> [WORK TO COMPLETE] Transcribe every row below word for word, leaving the pictures out of your copy.

————

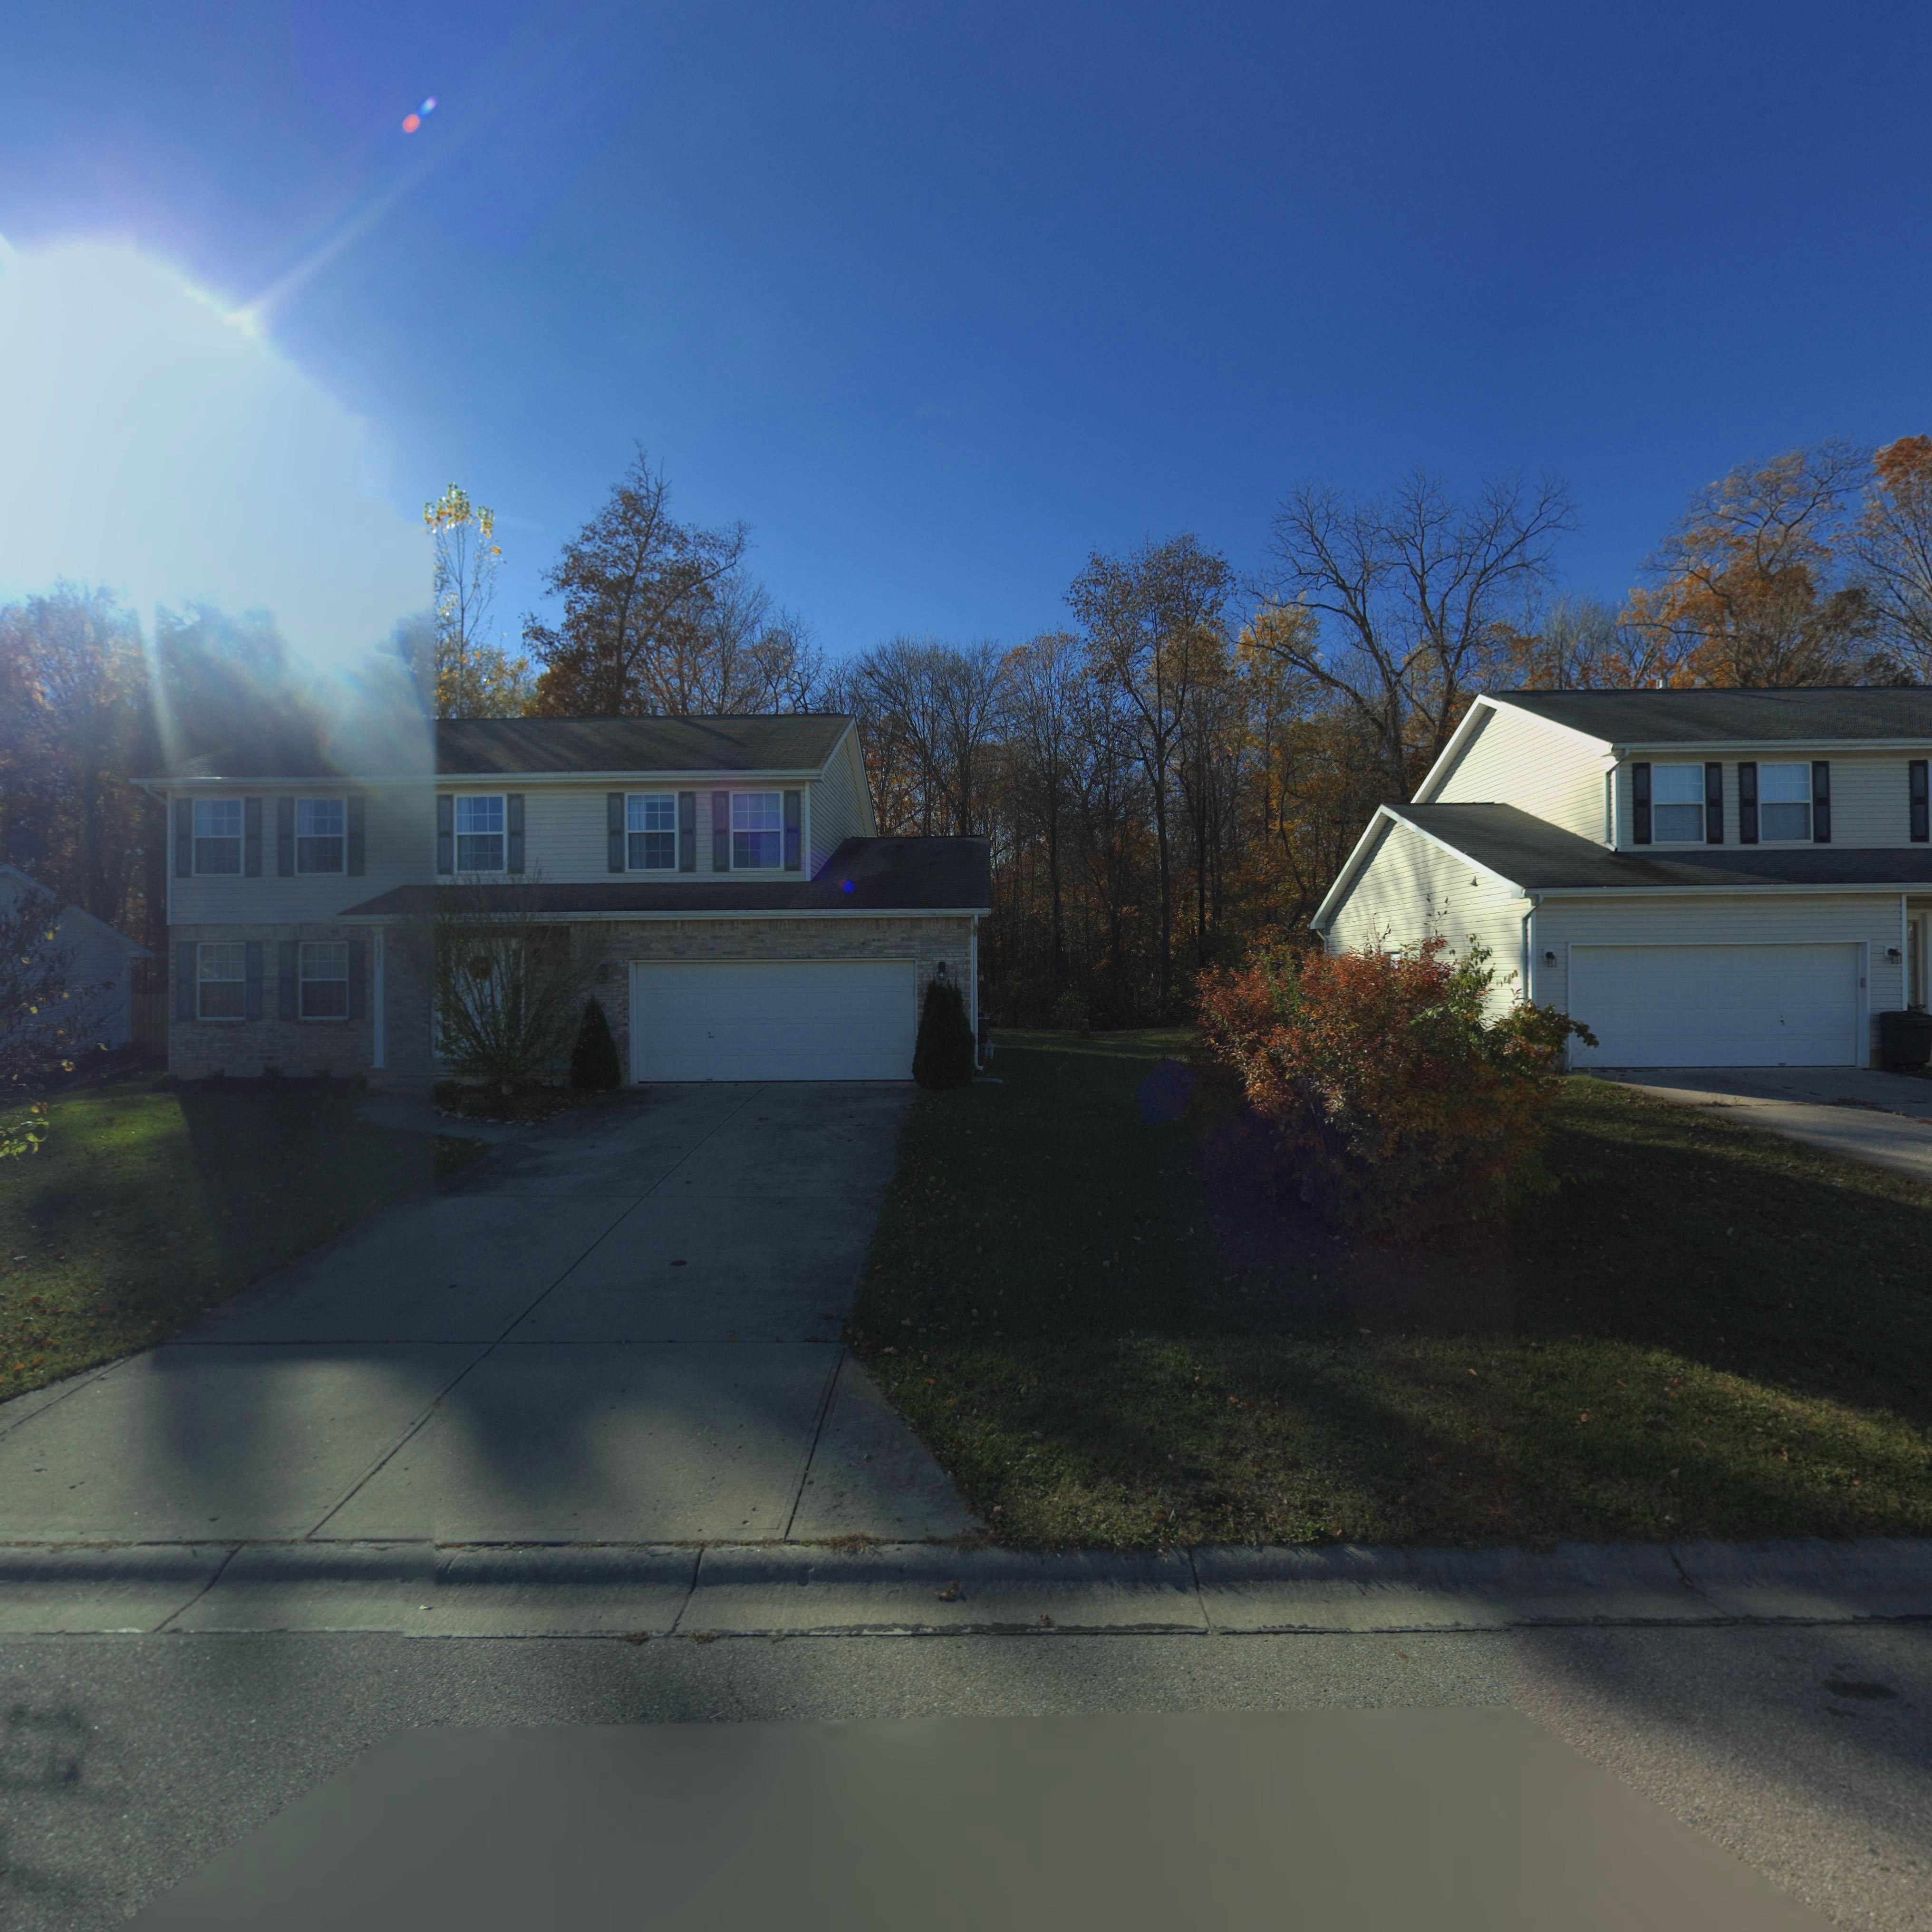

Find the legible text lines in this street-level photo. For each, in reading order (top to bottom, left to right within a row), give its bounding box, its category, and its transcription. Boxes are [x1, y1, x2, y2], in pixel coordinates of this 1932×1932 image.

[375, 936, 382, 967] StreetNumber: 6361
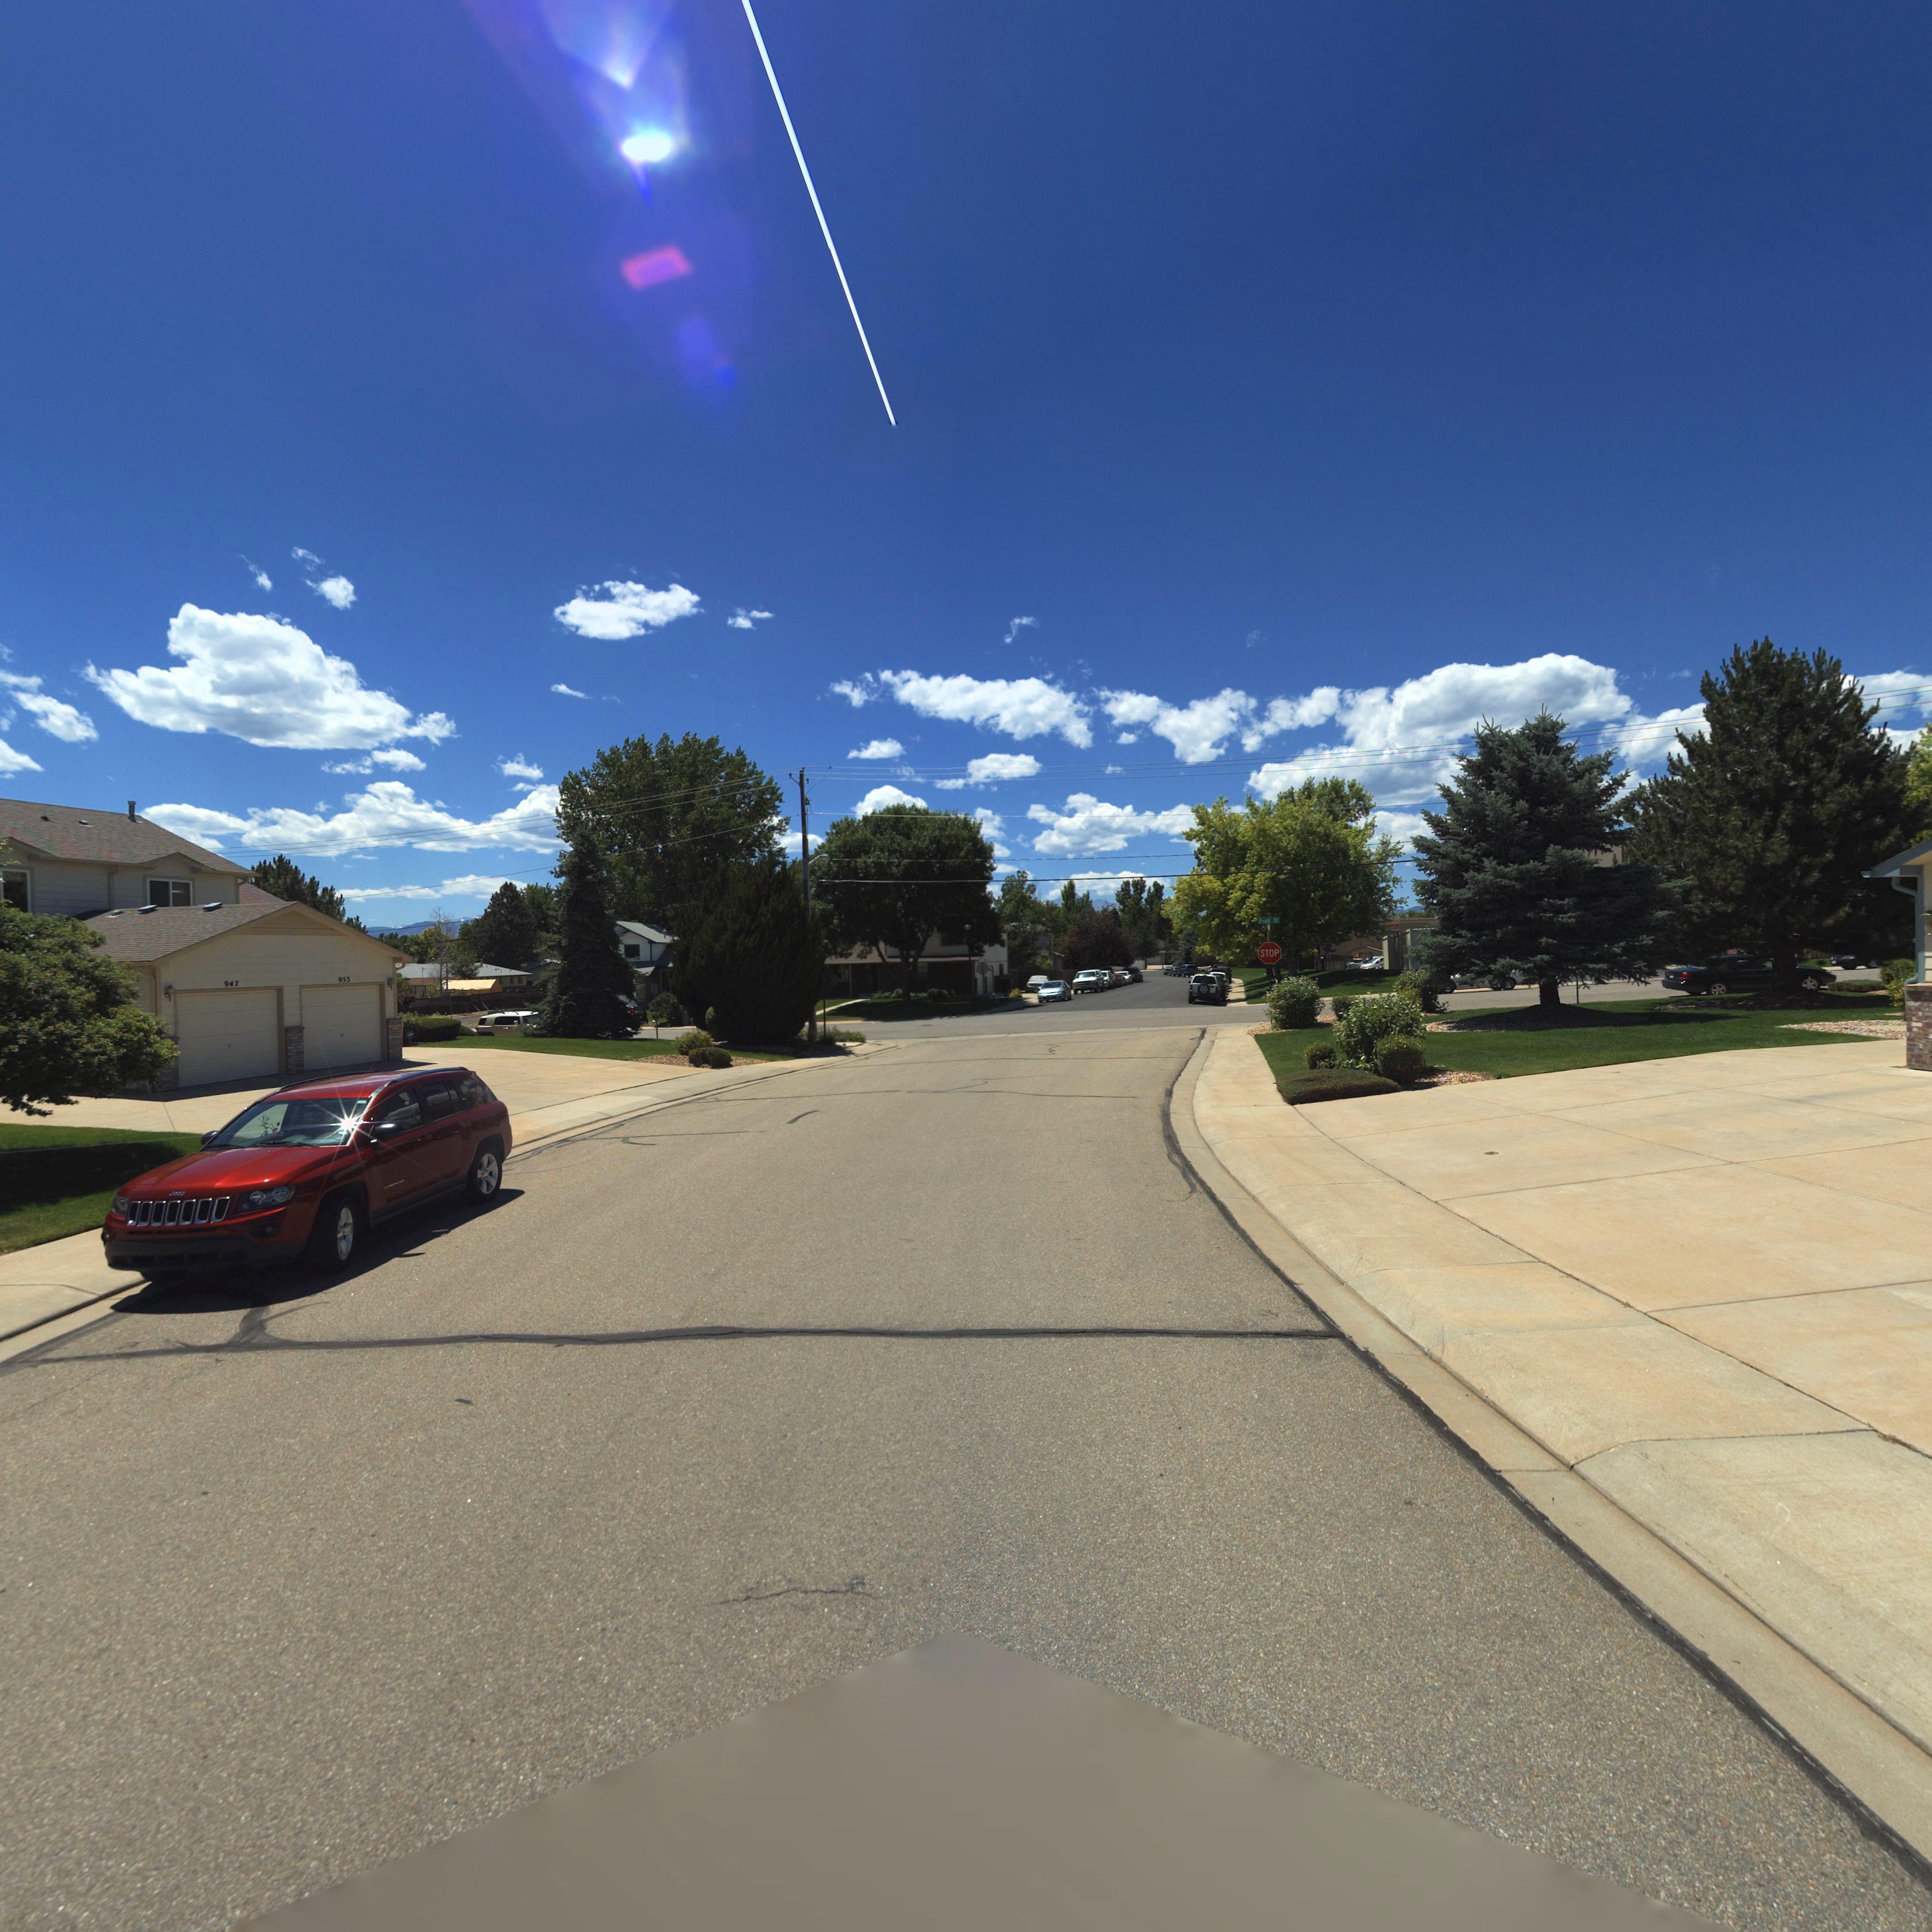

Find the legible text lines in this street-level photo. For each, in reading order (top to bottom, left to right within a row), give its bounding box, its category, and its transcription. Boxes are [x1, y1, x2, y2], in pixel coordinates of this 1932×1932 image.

[1258, 917, 1278, 924] StreetName: Pratt St
[224, 980, 239, 987] StreetNumber: 947
[338, 976, 350, 983] StreetNumber: 953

————

> [TASK SOLUTION]
Find the legible text lines in this street-level photo. For each, in reading order (top to bottom, left to right within a row), give its bounding box, its category, and its transcription. Boxes are [x1, y1, x2, y2], in pixel coordinates of this 1932×1932 image.

[375, 936, 382, 967] StreetNumber: 6361

Find the legible text lines in this street-level photo. For each, in reading order (top to bottom, left to right within a row), give its bounding box, its category, and its transcription. Boxes are [x1, y1, x2, y2], in pixel coordinates of this 1932×1932 image.

[1258, 917, 1278, 924] StreetName: Pratt St
[224, 980, 239, 987] StreetNumber: 947
[338, 976, 350, 983] StreetNumber: 953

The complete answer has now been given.